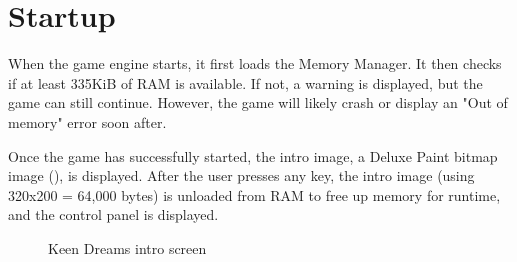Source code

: \documentclass[book.tex]{subfiles}
\begin{document}
\section{Startup}
When the game engine starts, it first loads the Memory Manager. It then checks if at least 335KiB of RAM is available. If not, a warning is displayed, but the game can still continue. However, the game will likely crash or display an "Out of memory" error soon after. \\

\par
Once the game has successfully started, the intro image, a Deluxe Paint bitmap image (), is displayed. After the user presses any key, the intro image (using 320x200 = 64,000 bytes) is unloaded from RAM to free up memory for runtime, and the control panel is displayed.\\

\begin{figure}[H]
\centering
{}
\caption{Keen Dreams intro screen}
\end{figure}
\pagebreak
\end{document}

****************

WHAT NEEDS TO BE DONE. Output each record exactly as it appears, but not the pictures.

ANSWER BOX.
Source code

: \documentclass[book.tex]{subfiles}
\begin{document}
\section{Startup}
When the game engine starts, it first loads the Memory Manager. It then checks if at least 335KiB of RAM is available. If not, a warning is displayed, but the game can still continue. However, the game will likely crash or display an "Out of memory" error soon after. \\

\par
Once the game has successfully started, the intro image, a Deluxe Paint bitmap image (), is displayed. After the user presses any key, the intro image (using 320x200 = 64,000 bytes) is unloaded from RAM to free up memory for runtime, and the control panel is displayed.\\

\begin{figure}[H]
\centering
{}
\caption{Keen Dreams intro screen}
\end{figure}
\pagebreak
\end{document}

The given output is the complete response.